■ Task description
In the word-of-the-day excerpt below, rewrite the stretch from "Maaloula, Easter, Assad, and" through "of central Syria.", putting "militarily" in place of "strategically".

■ Selected text
"""

HAARETZ: Word of the Day / Akhbar from the bible to the digital age. The word for mouse goes back millennia, completely unchanged, but its antecedents may be an artifact of some ancient's sense of humor. (Elon Gilad).
At any rate, much like mice in the pantry, this word for the humble rodent has lasted through the ages, from Biblical times to the time of the Mishnah, through Talmudic times in Aramaic and then to rabbinic writings in Hebrew of the Middle Ages. Nor has it changed with the revival of Hebrew as a living language in the turn of the 19th and 20th centuries.

That said, akhbar underwent an important semantic twist in the late 20th century, when in 1963, Bill English built a prototype of a device designed by Douglas Engelbart at the Stanford Research Institute. The little palm-sized box with a cord protruding from its front resembled a mouse and thus it was so named.

Monday, April 21, 2014

Sof pasuk

IT'S NOT OVER: Word of the Day / Sof pasuk: Ending things, biblical style. A poetic phrase to help express one's strongly-held feelings. (Shoshana Kordova, Haaretz).
“This isn’t sof pasuk,” they said, using a phrase that roughly means “This isn’t the last word” or “It’s not over yet.”

Sof means “end” and pasuk (pah-SOOK) is a verse in the Bible (with pasuk muzikali meaning “musical phrase”), such that the term literally means “end of the verse.”

More to the point, perhaps, it is the name of the Torah cantillation symbol that signals, not surprisingly, the end of the verse, the same way that “period” in American English and “full stop” in British English are the names of the punctuation mark that signals the end of a sentence.

Maaloula, Easter, Assad, and Aramaic

MAALOULA WATCH: Assad makes Easter visit to recaptured Christian town.
State television reports Syrian president goes to Maalula, taken by government forces in December
(AFP). See also here.

Well that was a good gesture, but more is needed: Why the language of Jesus is at risk (Kinda Jayouse, Globe and Mail).
But in the Syrian civil war, Maaloula is also strategically significant. The village is located near the main road that links Damascus to Homs, which is considered an essential supply route. That is why the government was eager to retake Maaloula from rebels – to cut off their supply routes and give the government more control of central Syria.

The exodus of Christians over the past year has worried experts, who fear that Aramaic speakers will integrate into their new communities and eventually the language will disappear. And although the village has been recaptured, many believe that the residents will not return because their homes have been destroyed, they are not wealthy enough to rebuild and the insecurity of the civil war continues.

“The village is badly damaged and security is very limited,” says one Maaloula resident who did not want to be named for safety reasons. “I do not think we will be able to go there to settle in a long time.”

"""

■ Available data
"""

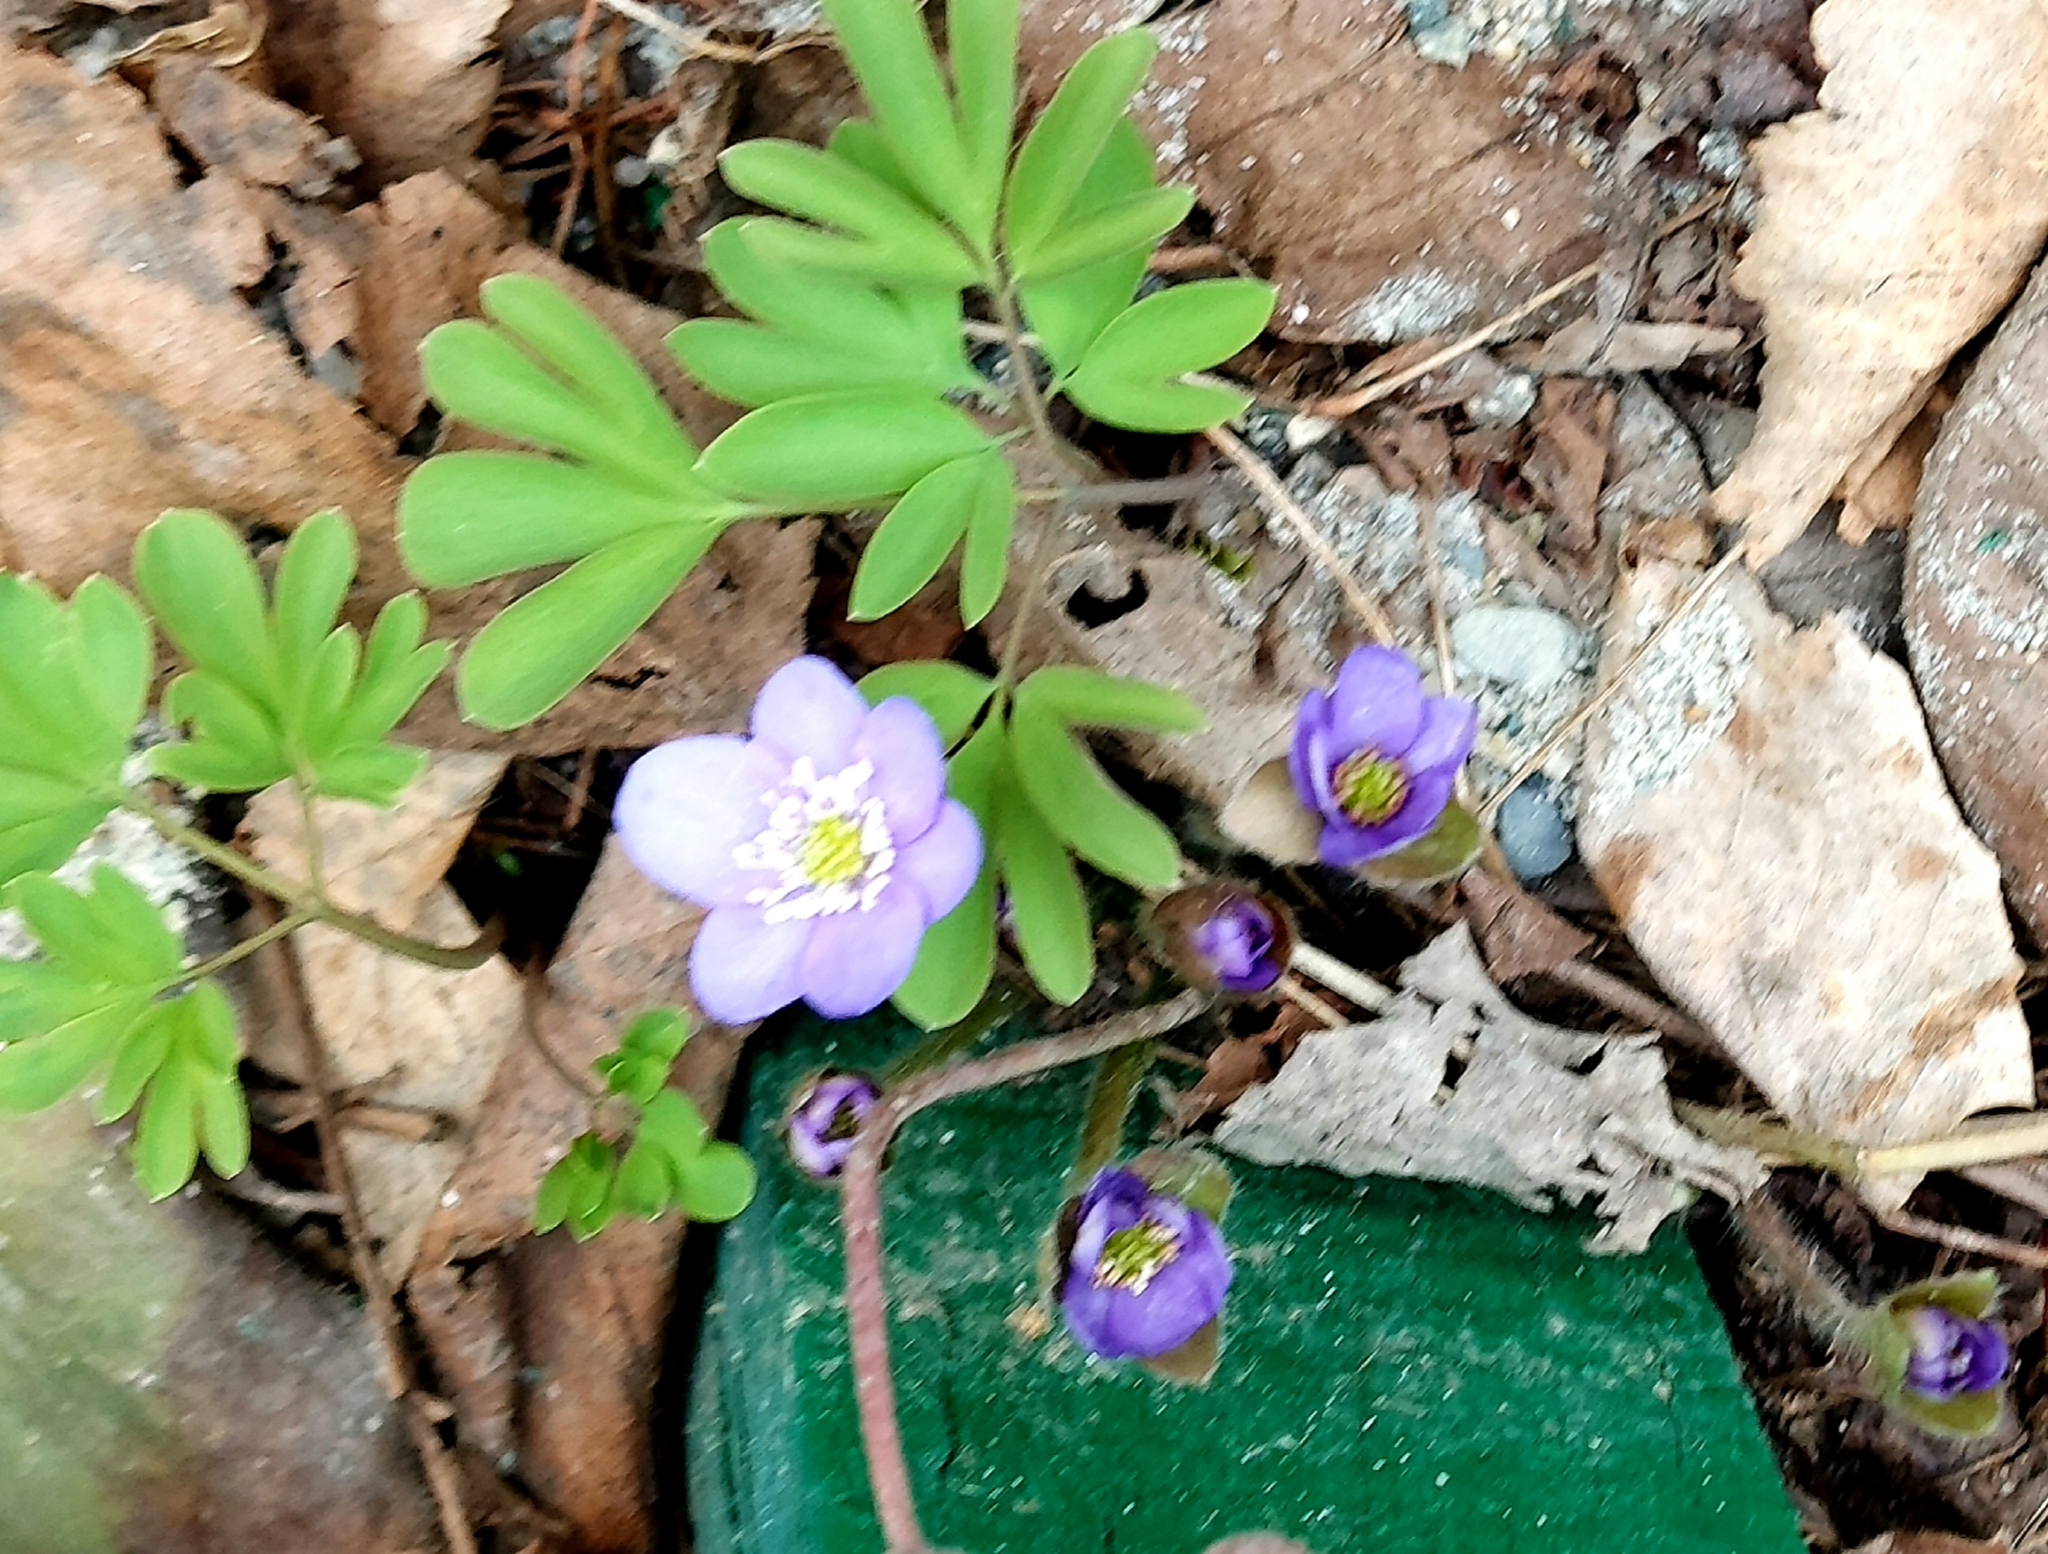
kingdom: Plantae
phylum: Tracheophyta
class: Magnoliopsida
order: Ranunculales
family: Ranunculaceae
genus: Hepatica
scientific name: Hepatica nobilis
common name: Liverleaf
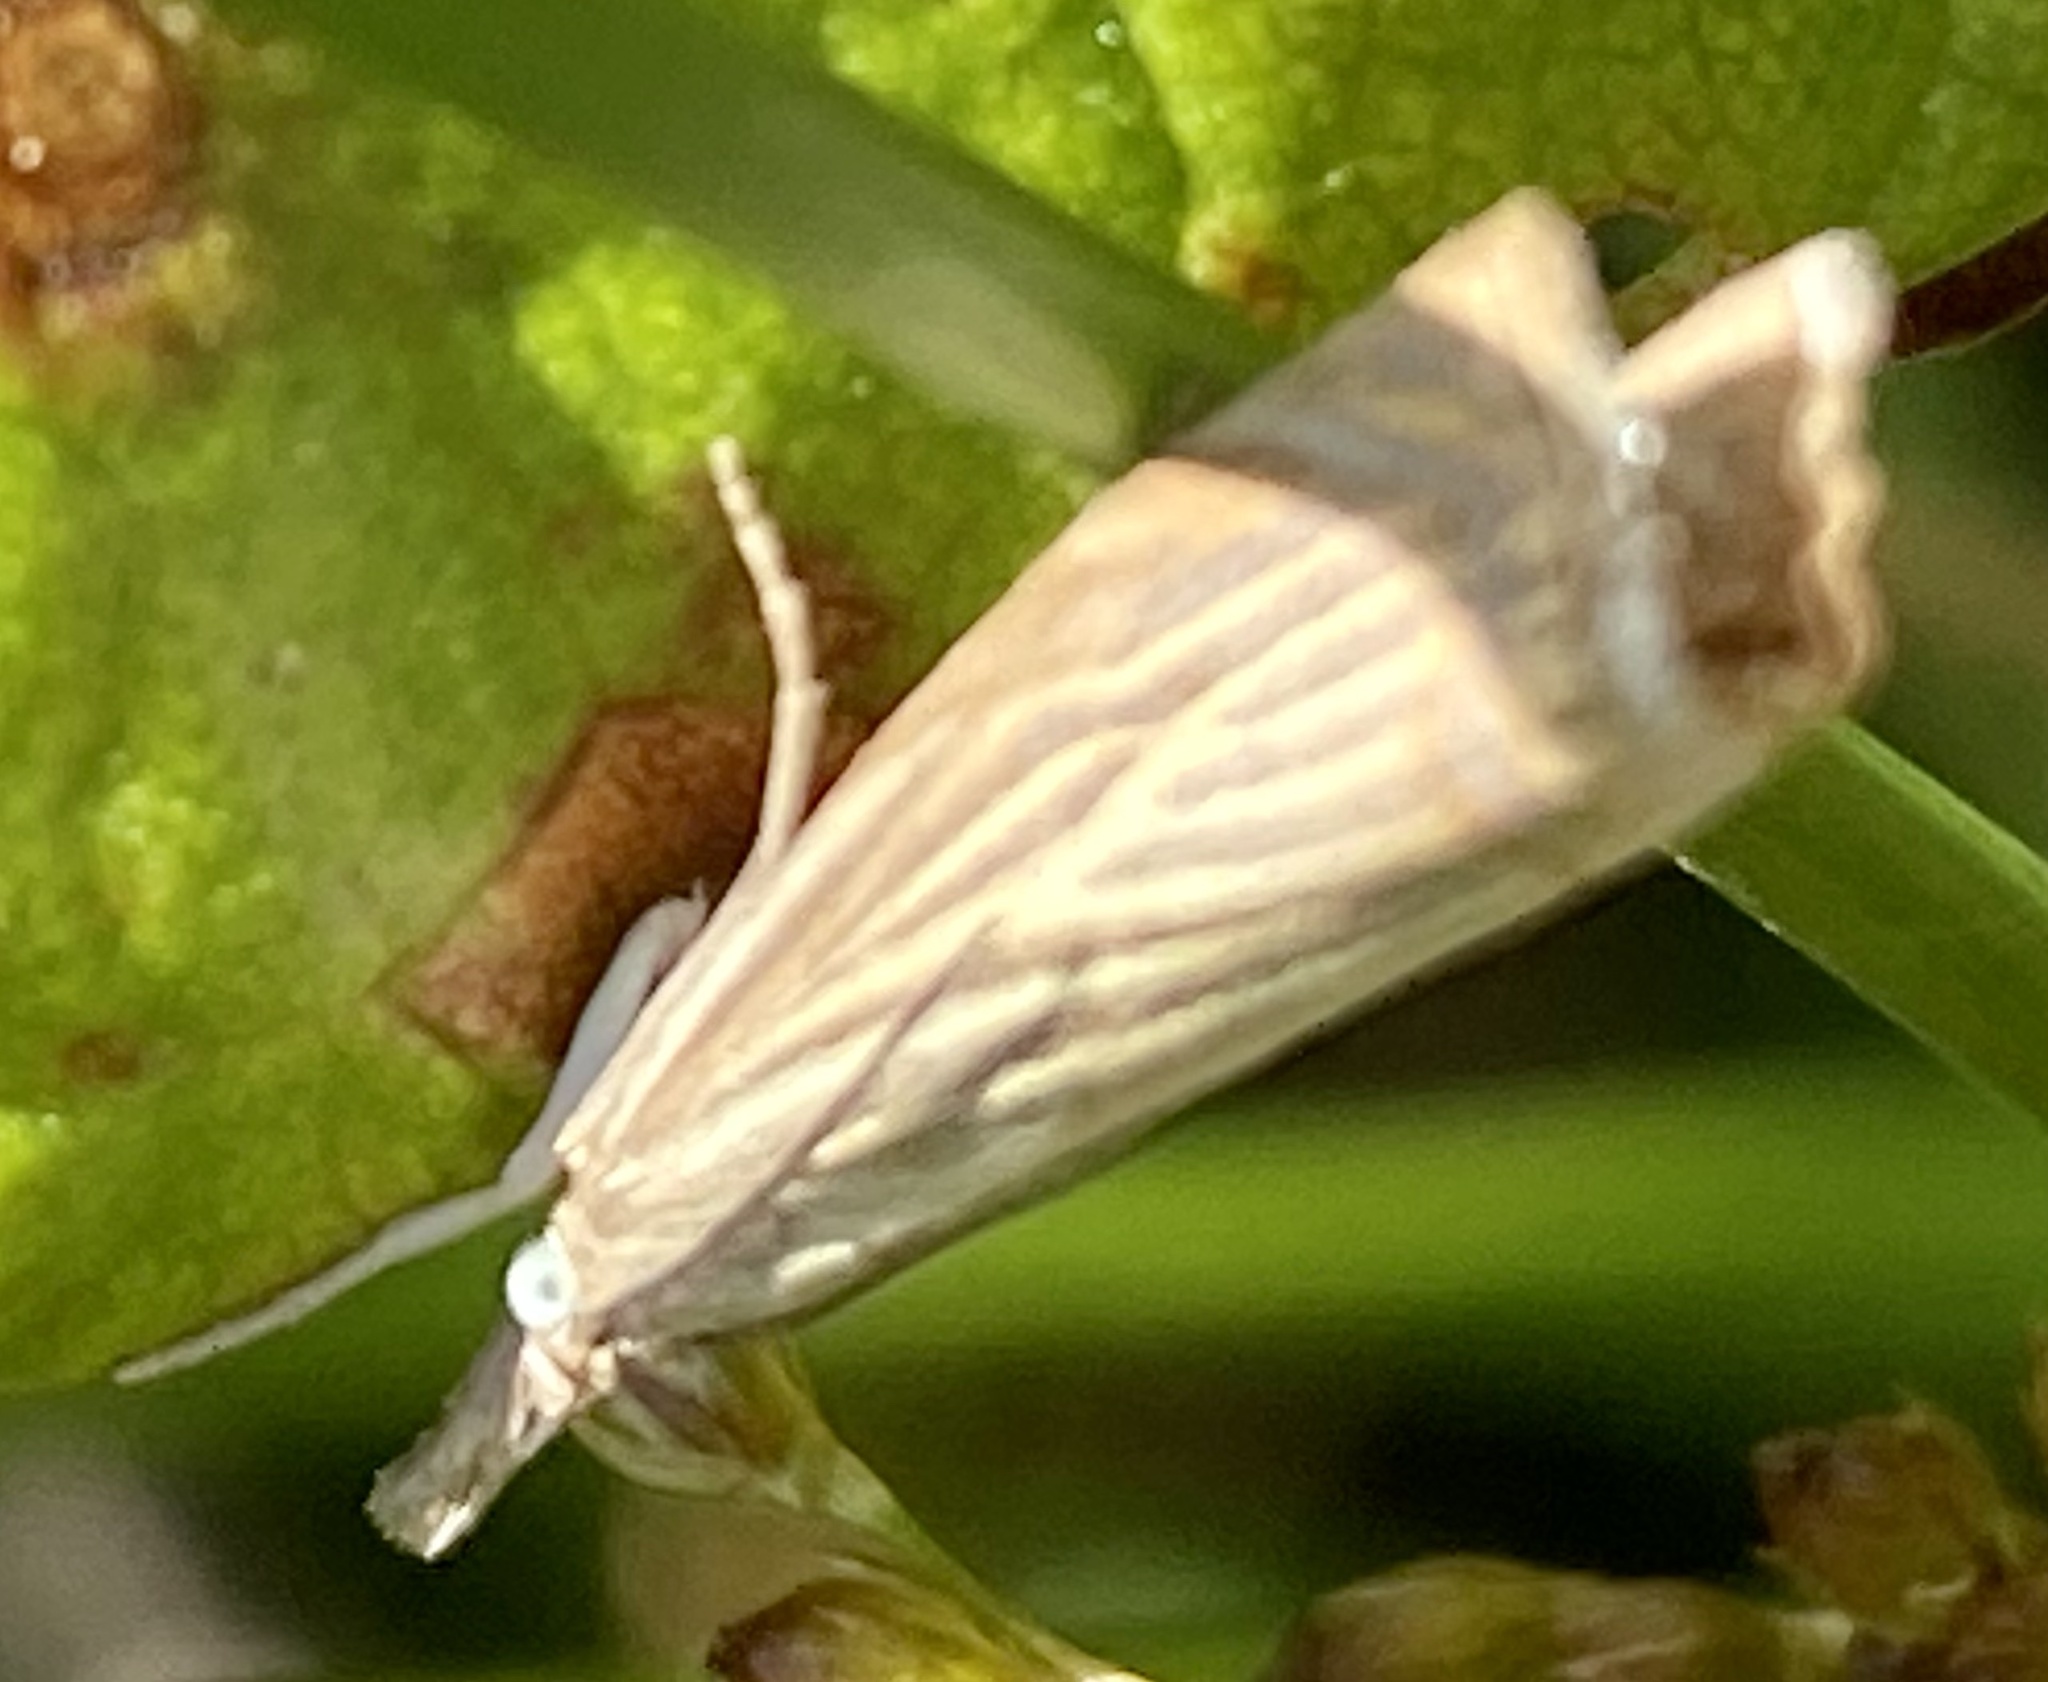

"""

■ Reply
Maaloula, Easter, Assad, and Aramaic

MAALOULA WATCH: Assad makes Easter visit to recaptured Christian town.
State television reports Syrian president goes to Maalula, taken by government forces in December
(AFP). See also here.

Well that was a good gesture, but more is needed: Why the language of Jesus is at risk (Kinda Jayouse, Globe and Mail).
But in the Syrian civil war, Maaloula is also militarily significant. The village is located near the main road that links Damascus to Homs, which is considered an essential supply route. That is why the government was eager to retake Maaloula from rebels – to cut off their supply routes and give the government more control of central Syria.